I think phelps and other elite swimmers don't have a "stronger arm," so for them the decision is technique based.
Thanks for the replies. It seems you all can start on either sides. I don't do the dolphin kick to start. I just push off the wall, and if I try to start on the side that I'm not used to, it is extremely awkward, almost impossible. I wonder if this is something I should overcome, to get used to both sides, or it is unimportant--maybe the main disadvantage is that in the long run it can result in the asymmetrical muscle development. I wonder if the professional swimmers deliberately train both sides, or are even required to do so?
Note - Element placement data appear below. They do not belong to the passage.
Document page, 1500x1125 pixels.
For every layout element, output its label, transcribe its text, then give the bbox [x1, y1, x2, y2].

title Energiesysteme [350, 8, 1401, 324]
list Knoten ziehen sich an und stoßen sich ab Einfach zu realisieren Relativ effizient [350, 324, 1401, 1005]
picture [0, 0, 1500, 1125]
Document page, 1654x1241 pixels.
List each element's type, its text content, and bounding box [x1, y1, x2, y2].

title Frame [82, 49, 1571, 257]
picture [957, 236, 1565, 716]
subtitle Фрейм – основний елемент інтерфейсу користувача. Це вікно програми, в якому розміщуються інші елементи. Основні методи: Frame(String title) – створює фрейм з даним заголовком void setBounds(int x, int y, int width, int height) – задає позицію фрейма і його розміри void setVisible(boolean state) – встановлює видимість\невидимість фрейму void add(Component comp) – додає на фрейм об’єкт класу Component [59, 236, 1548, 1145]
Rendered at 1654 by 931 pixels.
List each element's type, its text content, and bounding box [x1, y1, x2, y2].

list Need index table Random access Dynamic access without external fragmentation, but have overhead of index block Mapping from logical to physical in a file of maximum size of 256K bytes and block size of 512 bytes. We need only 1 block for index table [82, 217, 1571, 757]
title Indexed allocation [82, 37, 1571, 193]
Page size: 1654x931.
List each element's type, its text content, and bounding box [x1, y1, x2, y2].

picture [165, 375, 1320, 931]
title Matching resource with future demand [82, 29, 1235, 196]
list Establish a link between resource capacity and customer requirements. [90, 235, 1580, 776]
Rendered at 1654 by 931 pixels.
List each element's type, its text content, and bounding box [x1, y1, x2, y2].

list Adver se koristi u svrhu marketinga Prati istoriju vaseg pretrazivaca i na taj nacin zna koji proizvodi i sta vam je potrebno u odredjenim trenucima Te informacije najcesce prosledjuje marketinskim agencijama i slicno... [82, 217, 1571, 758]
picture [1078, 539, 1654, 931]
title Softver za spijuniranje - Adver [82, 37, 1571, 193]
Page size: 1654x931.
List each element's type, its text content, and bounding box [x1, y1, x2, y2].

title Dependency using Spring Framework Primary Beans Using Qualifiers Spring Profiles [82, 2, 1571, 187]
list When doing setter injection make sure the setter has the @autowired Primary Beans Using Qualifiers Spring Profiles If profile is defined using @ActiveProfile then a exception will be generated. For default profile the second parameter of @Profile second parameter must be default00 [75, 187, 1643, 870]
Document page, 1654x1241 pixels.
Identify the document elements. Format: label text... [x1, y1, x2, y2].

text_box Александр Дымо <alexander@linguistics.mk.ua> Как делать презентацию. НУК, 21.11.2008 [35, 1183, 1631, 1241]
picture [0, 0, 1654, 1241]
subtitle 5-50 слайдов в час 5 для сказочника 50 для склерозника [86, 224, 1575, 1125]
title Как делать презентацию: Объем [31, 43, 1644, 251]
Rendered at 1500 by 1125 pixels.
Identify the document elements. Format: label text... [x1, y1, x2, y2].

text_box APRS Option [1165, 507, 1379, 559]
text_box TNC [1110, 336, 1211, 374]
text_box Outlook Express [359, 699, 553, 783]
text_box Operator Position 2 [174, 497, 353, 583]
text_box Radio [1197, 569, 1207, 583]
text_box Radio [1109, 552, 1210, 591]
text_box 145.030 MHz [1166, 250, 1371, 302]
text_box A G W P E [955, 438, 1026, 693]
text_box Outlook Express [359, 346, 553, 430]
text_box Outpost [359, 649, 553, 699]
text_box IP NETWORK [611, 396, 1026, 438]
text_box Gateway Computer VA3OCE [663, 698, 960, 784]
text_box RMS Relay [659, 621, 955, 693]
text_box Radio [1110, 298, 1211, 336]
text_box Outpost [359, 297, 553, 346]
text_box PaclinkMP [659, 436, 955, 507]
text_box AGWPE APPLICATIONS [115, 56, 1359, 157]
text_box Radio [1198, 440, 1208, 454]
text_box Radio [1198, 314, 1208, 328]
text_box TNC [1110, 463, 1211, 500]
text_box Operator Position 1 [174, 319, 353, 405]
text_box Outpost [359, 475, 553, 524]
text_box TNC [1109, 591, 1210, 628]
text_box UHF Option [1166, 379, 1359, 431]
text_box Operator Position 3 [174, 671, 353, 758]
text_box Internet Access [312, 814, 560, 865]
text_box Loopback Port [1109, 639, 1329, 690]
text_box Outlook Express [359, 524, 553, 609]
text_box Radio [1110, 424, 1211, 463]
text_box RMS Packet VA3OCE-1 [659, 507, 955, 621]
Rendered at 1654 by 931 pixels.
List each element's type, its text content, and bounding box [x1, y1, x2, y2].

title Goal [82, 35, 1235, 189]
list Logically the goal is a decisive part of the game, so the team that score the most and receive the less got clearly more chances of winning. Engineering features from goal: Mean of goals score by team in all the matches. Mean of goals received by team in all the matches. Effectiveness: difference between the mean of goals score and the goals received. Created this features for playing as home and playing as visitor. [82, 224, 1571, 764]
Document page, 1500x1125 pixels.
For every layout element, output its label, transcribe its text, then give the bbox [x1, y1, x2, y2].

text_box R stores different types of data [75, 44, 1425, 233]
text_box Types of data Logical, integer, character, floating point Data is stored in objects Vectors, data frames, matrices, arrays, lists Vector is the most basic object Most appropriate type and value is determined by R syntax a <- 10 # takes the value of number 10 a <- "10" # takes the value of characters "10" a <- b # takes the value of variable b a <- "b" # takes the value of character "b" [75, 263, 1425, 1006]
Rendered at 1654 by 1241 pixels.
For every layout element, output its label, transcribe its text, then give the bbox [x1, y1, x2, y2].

In the grand scheme of things I'd say it's not that important.
Agreed.
One thing I would consider is whether or not you are trying to breathe on the first stroke. I breathe to my right side almost exclusively. I generally try to take my first stroke off the wall with my left (no breath). If I'm gassed (more common nowadays...), then I sacrifice a little efficiency and take the first stroke with my right arm and take that all-important first breath too. If you are having trouble starting with one side but not the other, I wonder if you're trying to breathe on that first stroke and that's to your normally non-breathing side.
How much time is lost breathing on the first stroke off the wall, compared to waiting for the next stroke?
Hard to say, but you want to carry your momentum from the turn. If you breathe first thing it's like throwing an anchor out.